Images excepted, the data below must be repeated exactly.
★ ★ ★
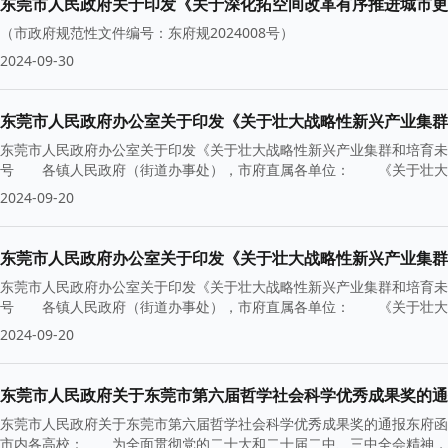
东莞市人民政府关于印发《关于深化拓空间改革有序推进城市更
（市政府规范性文件编号：东府规2024008号）
2024-09-30
东莞市人民政府办公室关于印发《关于壮大战略性新兴产业集群
东莞市人民政府办公室关于印发《关于壮大战略性新兴产业集群和培育未来
号 各镇人民政府（街道办事处），市府直属各单位： 《关于壮大
2024-09-20
东莞市人民政府办公室关于印发《关于壮大战略性新兴产业集群
东莞市人民政府办公室关于印发《关于壮大战略性新兴产业集群和培育未来
号 各镇人民政府（街道办事处），市府直属各单位： 《关于壮大
2024-09-20
东莞市人民政府关于东莞市第六届哲学社会科学优秀成果奖的通
东莞市人民政府关于东莞市第六届哲学社会科学优秀成果奖的通报东府函〔
市内各高校： 为全面贯彻党的二十大和二十届二中、三中全会精神，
★ ★ ★
**The completed task**
东莞市人民政府关于印发《关于深化拓空间改革有序推进城市更
（市政府规范性文件编号：东府规2024008号）
2024-09-30
东莞市人民政府办公室关于印发《关于壮大战略性新兴产业集群
东莞市人民政府办公室关于印发《关于壮大战略性新兴产业集群和培育未来
号 各镇人民政府（街道办事处），市府直属各单位： 《关于壮大
2024-09-20
东莞市人民政府办公室关于印发《关于壮大战略性新兴产业集群
东莞市人民政府办公室关于印发《关于壮大战略性新兴产业集群和培育未来
号 各镇人民政府（街道办事处），市府直属各单位： 《关于壮大
2024-09-20
东莞市人民政府关于东莞市第六届哲学社会科学优秀成果奖的通
东莞市人民政府关于东莞市第六届哲学社会科学优秀成果奖的通报东府函〔
市内各高校： 为全面贯彻党的二十大和二十届二中、三中全会精神，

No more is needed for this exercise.